In June this year, an inner city apartment block in Brisbane’s Fortitude Valley was engulfed by flames. Some residents had to be saved from the building with cherry pickers, while other residents told the Courier Mail that some alarms within the complex allegedly did not sound and they were only alerted to the fire when they either saw or smelt smoke. On this occasion, there were no causalities but several months on and the multi-million dollar repairs continue.
While investigations into the cause and implications of the Brisbane fire are on-going, this incident serves as a reminder of how important it is to maintain a rigorous fire safety regime for all strata titled properties. Living within close quarters means that fire has the potential to spread extremely quickly to the homes of many.
In strata properties the most common cause of fire is electrical, usually related to cooking or heating equipment. A smouldering lounge caused by a nearby heater or a dirty oven can fill an apartment with toxic smoke long before a fire breaks out.
Effective fire safety measures have the potential to saves lives and prevent building damage.
In New South Wales, there are laws governing fire safety.

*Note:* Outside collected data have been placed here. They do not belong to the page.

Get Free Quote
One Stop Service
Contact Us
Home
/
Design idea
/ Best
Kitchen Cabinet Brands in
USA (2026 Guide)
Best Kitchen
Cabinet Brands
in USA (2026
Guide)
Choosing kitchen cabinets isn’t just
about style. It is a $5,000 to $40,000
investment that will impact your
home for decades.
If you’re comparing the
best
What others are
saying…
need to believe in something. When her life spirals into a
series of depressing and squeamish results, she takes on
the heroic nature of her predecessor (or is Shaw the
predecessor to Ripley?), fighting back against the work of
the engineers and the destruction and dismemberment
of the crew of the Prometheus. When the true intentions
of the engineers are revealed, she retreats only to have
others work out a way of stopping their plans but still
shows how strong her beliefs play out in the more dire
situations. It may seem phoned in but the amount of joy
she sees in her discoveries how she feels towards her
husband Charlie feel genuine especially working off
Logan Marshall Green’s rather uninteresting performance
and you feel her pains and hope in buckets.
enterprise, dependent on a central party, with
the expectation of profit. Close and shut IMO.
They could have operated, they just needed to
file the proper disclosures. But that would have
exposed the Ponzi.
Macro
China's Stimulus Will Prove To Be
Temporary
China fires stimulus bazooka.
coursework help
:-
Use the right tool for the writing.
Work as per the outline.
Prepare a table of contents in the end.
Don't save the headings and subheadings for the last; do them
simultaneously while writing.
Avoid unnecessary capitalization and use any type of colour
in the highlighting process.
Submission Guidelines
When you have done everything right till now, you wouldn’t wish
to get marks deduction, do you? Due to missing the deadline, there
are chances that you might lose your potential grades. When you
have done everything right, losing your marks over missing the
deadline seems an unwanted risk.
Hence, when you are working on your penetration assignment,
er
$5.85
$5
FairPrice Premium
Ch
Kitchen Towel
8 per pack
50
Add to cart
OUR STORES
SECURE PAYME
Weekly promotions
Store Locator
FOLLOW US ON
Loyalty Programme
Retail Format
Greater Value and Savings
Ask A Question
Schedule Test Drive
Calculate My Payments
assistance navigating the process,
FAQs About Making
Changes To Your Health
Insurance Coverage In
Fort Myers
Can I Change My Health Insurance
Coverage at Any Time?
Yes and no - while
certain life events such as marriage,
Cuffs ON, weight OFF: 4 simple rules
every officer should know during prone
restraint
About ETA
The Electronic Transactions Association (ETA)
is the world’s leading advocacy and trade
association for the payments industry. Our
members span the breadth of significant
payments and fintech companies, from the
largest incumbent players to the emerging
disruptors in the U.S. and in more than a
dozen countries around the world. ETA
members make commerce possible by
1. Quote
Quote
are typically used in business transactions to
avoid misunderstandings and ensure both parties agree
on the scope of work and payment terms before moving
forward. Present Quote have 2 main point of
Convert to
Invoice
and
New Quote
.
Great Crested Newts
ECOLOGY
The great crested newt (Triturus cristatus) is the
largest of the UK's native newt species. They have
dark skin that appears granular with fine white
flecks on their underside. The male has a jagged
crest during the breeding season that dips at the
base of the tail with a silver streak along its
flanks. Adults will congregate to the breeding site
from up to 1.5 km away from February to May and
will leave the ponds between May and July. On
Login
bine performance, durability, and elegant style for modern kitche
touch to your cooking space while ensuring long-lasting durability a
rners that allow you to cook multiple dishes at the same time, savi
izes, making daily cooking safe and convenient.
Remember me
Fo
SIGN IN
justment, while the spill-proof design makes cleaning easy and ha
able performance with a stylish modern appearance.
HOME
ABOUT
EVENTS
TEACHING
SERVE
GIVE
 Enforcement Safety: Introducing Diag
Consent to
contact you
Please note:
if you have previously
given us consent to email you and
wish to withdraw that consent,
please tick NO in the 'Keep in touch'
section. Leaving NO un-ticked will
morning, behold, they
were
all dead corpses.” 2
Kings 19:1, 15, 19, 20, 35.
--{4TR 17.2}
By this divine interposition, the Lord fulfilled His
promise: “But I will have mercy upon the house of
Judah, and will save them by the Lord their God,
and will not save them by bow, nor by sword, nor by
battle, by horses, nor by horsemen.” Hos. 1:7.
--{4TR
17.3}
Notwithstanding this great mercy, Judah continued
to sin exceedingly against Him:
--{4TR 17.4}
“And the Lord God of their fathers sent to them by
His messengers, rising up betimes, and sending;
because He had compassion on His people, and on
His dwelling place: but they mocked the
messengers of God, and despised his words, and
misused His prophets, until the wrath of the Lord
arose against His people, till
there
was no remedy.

The Environmental Planning and Assessment Regulation 2000 states the fire safety requirements that must be followed in the construction of new buildings and also the regulations for existing properties.
While every Council is bound by the same regulations, each Council applies the rules in a slightly different manner, so it’s important to check the details with your Council. In this case, let’s take North Sydney Council as an example.
For new buildings, North Sydney Council expects, in line with the statutory requirements, “The owner of a building, or the owner’s agent, needs to provide a fire safety certificate to the certifying authority (a Council or a Private Certifier) with an application for an Occupation Certificate… A copy of the certificate also needs to be given to the Commissioner of New South Wales Fire Brigades, and displayed in the building in a prominent position.”
On the other hand, existing buildings are required to complete a fire safety statement every year. “A copy of the statement also needs to be given to the Commissioner of New South Wales Fire Brigades and displayed in the building in a prominent position.”
North Sydney Council may issue a Penalty Infringement Notice to property owners if they don’t submit the Annual Fire Safety Statement by the due date.
The fire safety statement confirms that essential fire safety measures have been assessed by an appropriately qualified person and that, “all Fire Safety Notices (applicable to Fire Isolated Stairway, Passage or Ramp) are displayed, all Fire Exits, Doors relating to Fire Exits, and Paths of Travel to Fire Exits, are not obstructed or impeded.”
Engaging the services of a fire safety inspector is an annual expense; therefore we recommend that Owners Corporations lock in the cost of the inspector into their budget.